Records to process START

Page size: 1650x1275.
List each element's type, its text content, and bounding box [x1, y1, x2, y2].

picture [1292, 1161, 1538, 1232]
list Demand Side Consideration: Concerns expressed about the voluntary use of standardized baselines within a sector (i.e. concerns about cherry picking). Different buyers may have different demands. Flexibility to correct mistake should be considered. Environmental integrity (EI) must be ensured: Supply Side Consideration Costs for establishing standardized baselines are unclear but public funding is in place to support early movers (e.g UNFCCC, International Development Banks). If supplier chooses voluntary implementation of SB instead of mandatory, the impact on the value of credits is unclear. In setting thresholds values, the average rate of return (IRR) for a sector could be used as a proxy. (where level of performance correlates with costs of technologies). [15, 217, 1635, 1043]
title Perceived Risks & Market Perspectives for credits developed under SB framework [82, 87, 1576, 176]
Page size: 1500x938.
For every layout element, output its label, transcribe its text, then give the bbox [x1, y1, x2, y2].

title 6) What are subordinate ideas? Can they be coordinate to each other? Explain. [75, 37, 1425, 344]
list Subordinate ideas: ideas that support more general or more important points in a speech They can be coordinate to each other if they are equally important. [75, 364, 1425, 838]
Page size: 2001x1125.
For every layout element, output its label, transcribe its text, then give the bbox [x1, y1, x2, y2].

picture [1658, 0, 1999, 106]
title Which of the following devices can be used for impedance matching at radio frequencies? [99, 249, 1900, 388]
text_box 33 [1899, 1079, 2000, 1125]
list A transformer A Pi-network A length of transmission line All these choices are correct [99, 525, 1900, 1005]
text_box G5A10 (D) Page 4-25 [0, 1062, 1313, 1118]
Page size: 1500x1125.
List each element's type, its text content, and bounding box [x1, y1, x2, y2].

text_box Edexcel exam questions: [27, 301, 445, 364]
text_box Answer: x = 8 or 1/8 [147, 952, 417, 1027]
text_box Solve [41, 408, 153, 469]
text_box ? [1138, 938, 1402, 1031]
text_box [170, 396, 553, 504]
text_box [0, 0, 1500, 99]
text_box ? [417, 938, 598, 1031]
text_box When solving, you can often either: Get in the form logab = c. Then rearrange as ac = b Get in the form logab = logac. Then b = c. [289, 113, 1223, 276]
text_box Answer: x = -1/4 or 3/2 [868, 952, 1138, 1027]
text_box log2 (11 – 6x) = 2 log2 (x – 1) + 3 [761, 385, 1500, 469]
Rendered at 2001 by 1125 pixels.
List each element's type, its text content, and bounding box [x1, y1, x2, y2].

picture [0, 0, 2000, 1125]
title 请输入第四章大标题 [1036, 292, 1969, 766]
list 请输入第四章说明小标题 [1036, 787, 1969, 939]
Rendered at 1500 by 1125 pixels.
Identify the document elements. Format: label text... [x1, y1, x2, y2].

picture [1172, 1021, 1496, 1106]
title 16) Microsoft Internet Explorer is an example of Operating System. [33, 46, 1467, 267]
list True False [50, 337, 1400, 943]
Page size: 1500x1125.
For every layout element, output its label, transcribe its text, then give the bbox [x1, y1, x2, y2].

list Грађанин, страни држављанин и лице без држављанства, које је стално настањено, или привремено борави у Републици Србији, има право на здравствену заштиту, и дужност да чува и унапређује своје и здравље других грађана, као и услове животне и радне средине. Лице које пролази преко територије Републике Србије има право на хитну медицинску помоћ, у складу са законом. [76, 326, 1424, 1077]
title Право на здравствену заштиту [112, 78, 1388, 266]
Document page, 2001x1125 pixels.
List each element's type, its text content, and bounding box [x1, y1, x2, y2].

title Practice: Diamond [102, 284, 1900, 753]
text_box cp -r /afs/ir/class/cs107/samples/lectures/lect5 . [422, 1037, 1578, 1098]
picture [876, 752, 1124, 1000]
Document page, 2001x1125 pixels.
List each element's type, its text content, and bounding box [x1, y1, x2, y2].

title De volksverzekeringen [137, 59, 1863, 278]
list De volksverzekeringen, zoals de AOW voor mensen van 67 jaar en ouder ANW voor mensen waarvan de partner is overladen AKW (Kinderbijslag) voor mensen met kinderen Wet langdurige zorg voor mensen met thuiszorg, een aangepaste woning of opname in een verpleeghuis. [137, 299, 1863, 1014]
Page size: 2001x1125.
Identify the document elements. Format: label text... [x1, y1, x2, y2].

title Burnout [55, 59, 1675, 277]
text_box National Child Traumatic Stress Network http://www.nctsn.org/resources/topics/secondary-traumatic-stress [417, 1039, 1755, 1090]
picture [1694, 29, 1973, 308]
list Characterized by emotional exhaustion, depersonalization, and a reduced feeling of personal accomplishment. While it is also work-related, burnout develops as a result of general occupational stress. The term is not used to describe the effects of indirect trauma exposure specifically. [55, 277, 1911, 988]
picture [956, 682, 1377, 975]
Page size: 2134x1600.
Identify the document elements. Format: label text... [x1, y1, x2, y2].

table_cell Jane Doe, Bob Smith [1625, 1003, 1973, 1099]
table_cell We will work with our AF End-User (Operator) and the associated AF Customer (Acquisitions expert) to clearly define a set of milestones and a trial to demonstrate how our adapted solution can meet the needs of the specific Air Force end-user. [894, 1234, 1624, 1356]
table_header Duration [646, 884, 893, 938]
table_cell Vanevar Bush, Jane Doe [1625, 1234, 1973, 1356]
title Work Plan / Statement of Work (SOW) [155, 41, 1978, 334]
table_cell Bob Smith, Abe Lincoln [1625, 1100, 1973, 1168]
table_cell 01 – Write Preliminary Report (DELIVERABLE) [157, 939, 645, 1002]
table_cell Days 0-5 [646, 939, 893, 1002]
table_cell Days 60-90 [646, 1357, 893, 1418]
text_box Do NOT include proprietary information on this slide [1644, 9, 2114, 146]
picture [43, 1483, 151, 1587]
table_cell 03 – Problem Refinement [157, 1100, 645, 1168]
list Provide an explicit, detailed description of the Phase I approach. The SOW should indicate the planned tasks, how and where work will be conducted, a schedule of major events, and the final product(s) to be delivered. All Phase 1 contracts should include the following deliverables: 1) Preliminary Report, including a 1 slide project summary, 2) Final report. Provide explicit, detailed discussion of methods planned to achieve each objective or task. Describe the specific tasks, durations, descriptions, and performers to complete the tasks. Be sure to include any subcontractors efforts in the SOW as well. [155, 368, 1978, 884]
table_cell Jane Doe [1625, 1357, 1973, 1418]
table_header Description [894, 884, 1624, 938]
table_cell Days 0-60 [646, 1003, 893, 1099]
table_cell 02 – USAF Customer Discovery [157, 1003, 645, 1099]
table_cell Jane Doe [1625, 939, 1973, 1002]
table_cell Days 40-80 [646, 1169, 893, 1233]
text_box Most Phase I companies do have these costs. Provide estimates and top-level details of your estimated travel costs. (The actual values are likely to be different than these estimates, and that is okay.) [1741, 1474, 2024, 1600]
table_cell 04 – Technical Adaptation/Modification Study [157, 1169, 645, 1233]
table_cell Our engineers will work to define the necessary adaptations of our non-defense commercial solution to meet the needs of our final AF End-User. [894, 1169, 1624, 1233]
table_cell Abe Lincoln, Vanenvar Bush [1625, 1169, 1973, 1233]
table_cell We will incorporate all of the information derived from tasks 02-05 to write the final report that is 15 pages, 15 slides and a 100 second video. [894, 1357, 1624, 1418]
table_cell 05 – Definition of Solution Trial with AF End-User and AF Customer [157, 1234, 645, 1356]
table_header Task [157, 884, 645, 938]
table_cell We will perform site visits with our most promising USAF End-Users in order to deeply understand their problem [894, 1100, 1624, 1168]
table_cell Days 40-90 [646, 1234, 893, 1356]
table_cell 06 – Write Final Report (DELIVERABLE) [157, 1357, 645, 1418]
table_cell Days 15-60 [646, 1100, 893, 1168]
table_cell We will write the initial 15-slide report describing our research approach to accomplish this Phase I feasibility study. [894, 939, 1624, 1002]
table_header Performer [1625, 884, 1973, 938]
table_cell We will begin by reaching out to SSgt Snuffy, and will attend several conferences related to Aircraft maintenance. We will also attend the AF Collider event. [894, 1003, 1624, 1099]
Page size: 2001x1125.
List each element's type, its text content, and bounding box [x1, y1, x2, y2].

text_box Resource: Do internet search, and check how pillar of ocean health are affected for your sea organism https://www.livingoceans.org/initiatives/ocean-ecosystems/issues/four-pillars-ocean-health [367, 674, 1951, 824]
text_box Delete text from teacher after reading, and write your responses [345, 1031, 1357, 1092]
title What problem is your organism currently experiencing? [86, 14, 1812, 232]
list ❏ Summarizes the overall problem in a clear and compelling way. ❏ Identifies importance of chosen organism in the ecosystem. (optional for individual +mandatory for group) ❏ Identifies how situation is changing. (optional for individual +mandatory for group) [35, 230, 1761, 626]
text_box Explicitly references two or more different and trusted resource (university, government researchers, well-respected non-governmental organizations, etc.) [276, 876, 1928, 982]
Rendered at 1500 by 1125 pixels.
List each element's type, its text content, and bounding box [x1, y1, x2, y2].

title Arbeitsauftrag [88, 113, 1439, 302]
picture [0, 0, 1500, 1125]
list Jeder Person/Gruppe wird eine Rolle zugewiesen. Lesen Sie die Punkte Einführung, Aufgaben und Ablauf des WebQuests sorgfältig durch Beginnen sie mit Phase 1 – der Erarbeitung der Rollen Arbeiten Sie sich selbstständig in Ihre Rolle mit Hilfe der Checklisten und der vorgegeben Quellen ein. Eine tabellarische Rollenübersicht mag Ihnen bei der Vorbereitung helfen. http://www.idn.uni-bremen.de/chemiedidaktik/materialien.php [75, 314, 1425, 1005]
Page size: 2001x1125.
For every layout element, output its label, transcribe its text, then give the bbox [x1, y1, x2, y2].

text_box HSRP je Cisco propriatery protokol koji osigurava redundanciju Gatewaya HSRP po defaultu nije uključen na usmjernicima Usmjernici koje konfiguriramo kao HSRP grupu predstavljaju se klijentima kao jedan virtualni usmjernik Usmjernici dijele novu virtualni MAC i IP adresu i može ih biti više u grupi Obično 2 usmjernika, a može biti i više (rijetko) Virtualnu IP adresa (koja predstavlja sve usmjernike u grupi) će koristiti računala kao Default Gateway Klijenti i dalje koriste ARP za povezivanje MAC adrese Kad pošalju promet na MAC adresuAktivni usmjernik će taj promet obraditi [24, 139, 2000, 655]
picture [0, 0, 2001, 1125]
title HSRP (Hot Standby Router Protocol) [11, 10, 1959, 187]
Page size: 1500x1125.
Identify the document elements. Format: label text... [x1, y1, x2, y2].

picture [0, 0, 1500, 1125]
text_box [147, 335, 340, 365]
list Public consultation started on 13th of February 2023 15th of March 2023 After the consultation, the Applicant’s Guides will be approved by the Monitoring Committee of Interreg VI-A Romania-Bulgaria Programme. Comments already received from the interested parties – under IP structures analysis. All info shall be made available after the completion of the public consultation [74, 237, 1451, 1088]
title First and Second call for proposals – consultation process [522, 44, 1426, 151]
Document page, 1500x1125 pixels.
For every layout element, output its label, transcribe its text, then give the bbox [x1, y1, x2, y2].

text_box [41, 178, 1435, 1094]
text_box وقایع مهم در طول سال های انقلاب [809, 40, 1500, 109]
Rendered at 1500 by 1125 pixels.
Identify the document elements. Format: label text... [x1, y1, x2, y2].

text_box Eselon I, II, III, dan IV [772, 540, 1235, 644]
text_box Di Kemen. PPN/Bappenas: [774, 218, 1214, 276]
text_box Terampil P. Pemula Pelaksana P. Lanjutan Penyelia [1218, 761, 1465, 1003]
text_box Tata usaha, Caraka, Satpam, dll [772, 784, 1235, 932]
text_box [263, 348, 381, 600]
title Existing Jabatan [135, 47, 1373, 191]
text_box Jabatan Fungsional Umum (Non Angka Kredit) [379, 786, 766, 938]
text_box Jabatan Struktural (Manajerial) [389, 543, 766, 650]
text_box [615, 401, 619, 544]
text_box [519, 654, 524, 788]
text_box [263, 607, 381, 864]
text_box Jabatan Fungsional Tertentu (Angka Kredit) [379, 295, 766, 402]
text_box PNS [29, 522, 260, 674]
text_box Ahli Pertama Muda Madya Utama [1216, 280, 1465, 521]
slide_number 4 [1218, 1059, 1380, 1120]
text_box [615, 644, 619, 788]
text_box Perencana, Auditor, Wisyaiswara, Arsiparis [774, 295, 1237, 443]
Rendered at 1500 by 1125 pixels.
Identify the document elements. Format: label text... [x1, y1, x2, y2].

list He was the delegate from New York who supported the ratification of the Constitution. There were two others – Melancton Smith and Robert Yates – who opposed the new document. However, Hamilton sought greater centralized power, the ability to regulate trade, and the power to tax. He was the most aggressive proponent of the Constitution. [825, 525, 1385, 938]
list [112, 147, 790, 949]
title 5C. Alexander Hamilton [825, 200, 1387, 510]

Records to process END

Please restate only the opening stretch of the records above: every line from the first through the one containing "Page size: 1500x938.", exactly as written.

:: Problem solution ::
Page size: 1650x1275.
List each element's type, its text content, and bounding box [x1, y1, x2, y2].

picture [1292, 1161, 1538, 1232]
list Demand Side Consideration: Concerns expressed about the voluntary use of standardized baselines within a sector (i.e. concerns about cherry picking). Different buyers may have different demands. Flexibility to correct mistake should be considered. Environmental integrity (EI) must be ensured: Supply Side Consideration Costs for establishing standardized baselines are unclear but public funding is in place to support early movers (e.g UNFCCC, International Development Banks). If supplier chooses voluntary implementation of SB instead of mandatory, the impact on the value of credits is unclear. In setting thresholds values, the average rate of return (IRR) for a sector could be used as a proxy. (where level of performance correlates with costs of technologies). [15, 217, 1635, 1043]
title Perceived Risks & Market Perspectives for credits developed under SB framework [82, 87, 1576, 176]
Page size: 1500x938.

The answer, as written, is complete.